**Text for analysis**:
__________________________________________________
Bangda Sun

Practice makes perfect

Recommender Systems Overview - From A Survey

[Paper reading]: Towards the Next Generation of Recommender Systems - A Survey of the State-of-the-Art and Possible Extensions.

This is an old paper (2005), therefore the “State-of-the-Art” is actually not very true. But it provides a complete overview of the field of recommender systems, mainly about recommendation methods (more classical, since deep learnings are not very popular at that time), as well as some extensions including better methods for representing user behavior and item information , more advanced modeling methods, incorporation of various contextual informations, etc.

1. The Survey of Recommender Systems

Recommender systems emerged as an independent research area in the mid-1990s when researchers started focusing on recommendation problems that explicitly rely on the ratings structures. In most common formulation, recommendation is reduced to estimating ratings for items that have not been seen by users, once the estimations are generated, users will be recommended the items with the highest estimated ratings.

More formally, the recommendation problem can be formulated as follows: let \(C\) be the set of all users and let \(S\) be the set of all items can be recommended, let \(u\) be a utility function that measures the usefulness of item \(s\) to user \(c\):

\[
u: C \times S \rightarrow R,
\]

where \(R\) is a ordered set, i.e. the recommended list. Then for each user \(c\in C\), choose item \(s’\in S\) such that it could maximize the utility,

\[
s’_{c} = \arg\max_{s\in S} u(c, s), \forall c\in C.
\]

Each element of the user space \(C\) can be defined with a profile that includes various user characteristics, such as age, gender, income, martial status, etc. Similarly, each element of the item space \(S\) can be defined with a set of characteristics. For example, in movie recommender system, it could be movie title, genre, director, year of release, leading actors, etc.
__________________________________________________
**The data**:
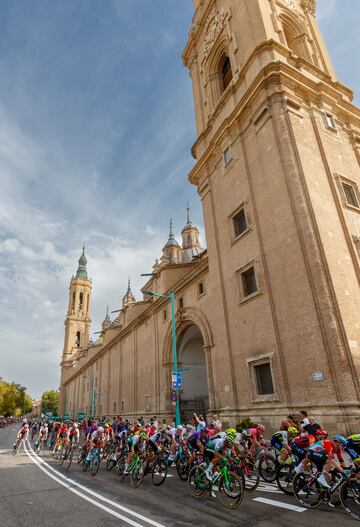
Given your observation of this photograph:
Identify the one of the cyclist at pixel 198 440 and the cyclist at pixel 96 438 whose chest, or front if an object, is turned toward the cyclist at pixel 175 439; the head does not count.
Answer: the cyclist at pixel 96 438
__________________________________________________
**What to do**:
a – In the recommender systems overview, when did recommender systems emerge as an independent research area?
b – Please resume the recommender systems overview at the point where it stops, keeping its tone and notation.

**Expected responses**:
a – In the mid-1990s.

b –
However, utility function \(u\) is usually not defined on the whole \(C\times S\) space, but only on some subset of it. In recommender systems, utility is typically represented by ratings and is initially defined only on the items that were previouslyy rated by users. Therefore, recommendation is actually the process of extrapolating unknown ratings, this is usually done by:

  • specifying heuristics that define the utility function and empirically validating its performance.
  • estimating the utility function that optimizes certain performance criterion, such as MSE.

Recommender systems are usually classified into the following categories based on how recommendations are made:

  • content-based recommendations: the user will be recommended items similar to the ones the user preferred in the past.
  • collaborative-filtering recommendations: the user will be recommended items that people with similar tastes and preferences liked in the past.
  • hybrid recommendations: these methods combine content-based and collaborative-filtering methods.

Or following categories based on recommendation methods (for rating estimation):

  • heuristic-based recommendations
  • model-based recommendations

In addition to rating-based recommender systems, there are also recommender systems that predict the relative preferences of users, etc.

1.1 Content-Based Methods

The utility function \(u(c, s)\) is estimated based on the utilities \(u(c, s_{i})\) assigned by user \(c\) to items \(s_{i}\in S\) that are similar to item \(s\). Therefore, only the items that have high degree of similarity to whatever the user’s preferences are would be recommended.

Because of the significant and early advancements made by the Information Retrieval and Filtering communities and the importance of several text-based applications, many content-based recommender systems focus on recommending items containing textual information, including documents, websites (URLs) and Usenet news messages.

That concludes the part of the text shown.